Task instructions: Rewrite the entries below with "collectors" changed to "collected by" everywhere it occurs, leaving every other character unchanged.

+++ Materials provided +++

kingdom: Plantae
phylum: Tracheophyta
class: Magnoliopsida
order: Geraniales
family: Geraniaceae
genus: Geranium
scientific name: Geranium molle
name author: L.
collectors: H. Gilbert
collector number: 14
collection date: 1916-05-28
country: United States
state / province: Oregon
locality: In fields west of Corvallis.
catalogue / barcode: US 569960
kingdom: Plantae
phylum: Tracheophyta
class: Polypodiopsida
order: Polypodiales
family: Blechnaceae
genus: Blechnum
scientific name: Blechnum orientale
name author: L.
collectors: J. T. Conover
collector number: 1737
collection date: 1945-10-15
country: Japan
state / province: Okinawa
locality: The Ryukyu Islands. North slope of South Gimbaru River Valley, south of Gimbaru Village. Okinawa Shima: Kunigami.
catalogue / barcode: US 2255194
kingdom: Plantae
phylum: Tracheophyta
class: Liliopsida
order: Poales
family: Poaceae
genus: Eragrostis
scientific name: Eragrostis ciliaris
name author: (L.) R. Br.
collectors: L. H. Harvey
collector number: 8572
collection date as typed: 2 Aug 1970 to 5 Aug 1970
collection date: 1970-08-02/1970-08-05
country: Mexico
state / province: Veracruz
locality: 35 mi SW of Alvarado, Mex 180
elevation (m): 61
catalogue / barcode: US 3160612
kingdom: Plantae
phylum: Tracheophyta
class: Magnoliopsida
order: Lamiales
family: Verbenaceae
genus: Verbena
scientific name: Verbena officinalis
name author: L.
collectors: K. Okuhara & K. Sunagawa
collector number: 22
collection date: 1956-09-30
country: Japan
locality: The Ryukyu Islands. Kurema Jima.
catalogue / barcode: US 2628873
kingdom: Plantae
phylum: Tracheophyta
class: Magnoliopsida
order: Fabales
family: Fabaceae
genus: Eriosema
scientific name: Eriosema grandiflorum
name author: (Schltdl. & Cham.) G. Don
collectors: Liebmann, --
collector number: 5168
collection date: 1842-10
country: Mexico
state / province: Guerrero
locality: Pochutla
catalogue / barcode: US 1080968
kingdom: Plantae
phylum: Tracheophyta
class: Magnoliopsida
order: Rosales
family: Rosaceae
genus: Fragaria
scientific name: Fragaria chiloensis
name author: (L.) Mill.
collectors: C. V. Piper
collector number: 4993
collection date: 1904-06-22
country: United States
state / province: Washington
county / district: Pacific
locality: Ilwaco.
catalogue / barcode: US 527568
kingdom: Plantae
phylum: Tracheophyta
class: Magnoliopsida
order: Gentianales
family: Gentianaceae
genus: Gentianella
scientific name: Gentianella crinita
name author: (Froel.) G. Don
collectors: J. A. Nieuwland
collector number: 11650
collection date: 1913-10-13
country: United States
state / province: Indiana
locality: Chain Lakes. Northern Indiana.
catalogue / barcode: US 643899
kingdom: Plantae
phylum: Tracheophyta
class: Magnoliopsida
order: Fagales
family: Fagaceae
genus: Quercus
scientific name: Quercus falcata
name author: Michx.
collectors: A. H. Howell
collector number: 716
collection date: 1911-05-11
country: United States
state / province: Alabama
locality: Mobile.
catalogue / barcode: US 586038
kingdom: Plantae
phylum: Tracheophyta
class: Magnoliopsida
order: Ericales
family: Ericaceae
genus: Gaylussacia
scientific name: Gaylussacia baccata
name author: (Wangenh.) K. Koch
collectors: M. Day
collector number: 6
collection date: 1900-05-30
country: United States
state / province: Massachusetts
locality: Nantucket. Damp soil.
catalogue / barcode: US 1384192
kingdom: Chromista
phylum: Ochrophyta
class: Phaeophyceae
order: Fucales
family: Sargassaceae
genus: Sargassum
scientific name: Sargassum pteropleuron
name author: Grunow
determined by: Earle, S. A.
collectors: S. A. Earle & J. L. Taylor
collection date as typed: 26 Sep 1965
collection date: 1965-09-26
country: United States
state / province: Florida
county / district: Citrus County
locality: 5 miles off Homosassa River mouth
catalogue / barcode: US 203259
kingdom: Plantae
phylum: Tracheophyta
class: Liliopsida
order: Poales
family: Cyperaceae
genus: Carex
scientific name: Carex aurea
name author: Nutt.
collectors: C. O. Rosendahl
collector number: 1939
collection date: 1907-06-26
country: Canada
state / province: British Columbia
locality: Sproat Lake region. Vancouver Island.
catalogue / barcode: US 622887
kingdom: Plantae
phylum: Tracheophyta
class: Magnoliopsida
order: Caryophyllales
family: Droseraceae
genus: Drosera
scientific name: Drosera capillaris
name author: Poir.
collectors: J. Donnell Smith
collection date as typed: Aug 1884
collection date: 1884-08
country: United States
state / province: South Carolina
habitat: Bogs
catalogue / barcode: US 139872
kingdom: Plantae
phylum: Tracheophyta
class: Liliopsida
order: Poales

+++

Response for this exercise:
kingdom: Plantae
phylum: Tracheophyta
class: Magnoliopsida
order: Geraniales
family: Geraniaceae
genus: Geranium
scientific name: Geranium molle
name author: L.
collected by: H. Gilbert
collector number: 14
collection date: 1916-05-28
country: United States
state / province: Oregon
locality: In fields west of Corvallis.
catalogue / barcode: US 569960
kingdom: Plantae
phylum: Tracheophyta
class: Polypodiopsida
order: Polypodiales
family: Blechnaceae
genus: Blechnum
scientific name: Blechnum orientale
name author: L.
collected by: J. T. Conover
collector number: 1737
collection date: 1945-10-15
country: Japan
state / province: Okinawa
locality: The Ryukyu Islands. North slope of South Gimbaru River Valley, south of Gimbaru Village. Okinawa Shima: Kunigami.
catalogue / barcode: US 2255194
kingdom: Plantae
phylum: Tracheophyta
class: Liliopsida
order: Poales
family: Poaceae
genus: Eragrostis
scientific name: Eragrostis ciliaris
name author: (L.) R. Br.
collected by: L. H. Harvey
collector number: 8572
collection date as typed: 2 Aug 1970 to 5 Aug 1970
collection date: 1970-08-02/1970-08-05
country: Mexico
state / province: Veracruz
locality: 35 mi SW of Alvarado, Mex 180
elevation (m): 61
catalogue / barcode: US 3160612
kingdom: Plantae
phylum: Tracheophyta
class: Magnoliopsida
order: Lamiales
family: Verbenaceae
genus: Verbena
scientific name: Verbena officinalis
name author: L.
collected by: K. Okuhara & K. Sunagawa
collector number: 22
collection date: 1956-09-30
country: Japan
locality: The Ryukyu Islands. Kurema Jima.
catalogue / barcode: US 2628873
kingdom: Plantae
phylum: Tracheophyta
class: Magnoliopsida
order: Fabales
family: Fabaceae
genus: Eriosema
scientific name: Eriosema grandiflorum
name author: (Schltdl. & Cham.) G. Don
collected by: Liebmann, --
collector number: 5168
collection date: 1842-10
country: Mexico
state / province: Guerrero
locality: Pochutla
catalogue / barcode: US 1080968
kingdom: Plantae
phylum: Tracheophyta
class: Magnoliopsida
order: Rosales
family: Rosaceae
genus: Fragaria
scientific name: Fragaria chiloensis
name author: (L.) Mill.
collected by: C. V. Piper
collector number: 4993
collection date: 1904-06-22
country: United States
state / province: Washington
county / district: Pacific
locality: Ilwaco.
catalogue / barcode: US 527568
kingdom: Plantae
phylum: Tracheophyta
class: Magnoliopsida
order: Gentianales
family: Gentianaceae
genus: Gentianella
scientific name: Gentianella crinita
name author: (Froel.) G. Don
collected by: J. A. Nieuwland
collector number: 11650
collection date: 1913-10-13
country: United States
state / province: Indiana
locality: Chain Lakes. Northern Indiana.
catalogue / barcode: US 643899
kingdom: Plantae
phylum: Tracheophyta
class: Magnoliopsida
order: Fagales
family: Fagaceae
genus: Quercus
scientific name: Quercus falcata
name author: Michx.
collected by: A. H. Howell
collector number: 716
collection date: 1911-05-11
country: United States
state / province: Alabama
locality: Mobile.
catalogue / barcode: US 586038
kingdom: Plantae
phylum: Tracheophyta
class: Magnoliopsida
order: Ericales
family: Ericaceae
genus: Gaylussacia
scientific name: Gaylussacia baccata
name author: (Wangenh.) K. Koch
collected by: M. Day
collector number: 6
collection date: 1900-05-30
country: United States
state / province: Massachusetts
locality: Nantucket. Damp soil.
catalogue / barcode: US 1384192
kingdom: Chromista
phylum: Ochrophyta
class: Phaeophyceae
order: Fucales
family: Sargassaceae
genus: Sargassum
scientific name: Sargassum pteropleuron
name author: Grunow
determined by: Earle, S. A.
collected by: S. A. Earle & J. L. Taylor
collection date as typed: 26 Sep 1965
collection date: 1965-09-26
country: United States
state / province: Florida
county / district: Citrus County
locality: 5 miles off Homosassa River mouth
catalogue / barcode: US 203259
kingdom: Plantae
phylum: Tracheophyta
class: Liliopsida
order: Poales
family: Cyperaceae
genus: Carex
scientific name: Carex aurea
name author: Nutt.
collected by: C. O. Rosendahl
collector number: 1939
collection date: 1907-06-26
country: Canada
state / province: British Columbia
locality: Sproat Lake region. Vancouver Island.
catalogue / barcode: US 622887
kingdom: Plantae
phylum: Tracheophyta
class: Magnoliopsida
order: Caryophyllales
family: Droseraceae
genus: Drosera
scientific name: Drosera capillaris
name author: Poir.
collected by: J. Donnell Smith
collection date as typed: Aug 1884
collection date: 1884-08
country: United States
state / province: South Carolina
habitat: Bogs
catalogue / barcode: US 139872
kingdom: Plantae
phylum: Tracheophyta
class: Liliopsida
order: Poales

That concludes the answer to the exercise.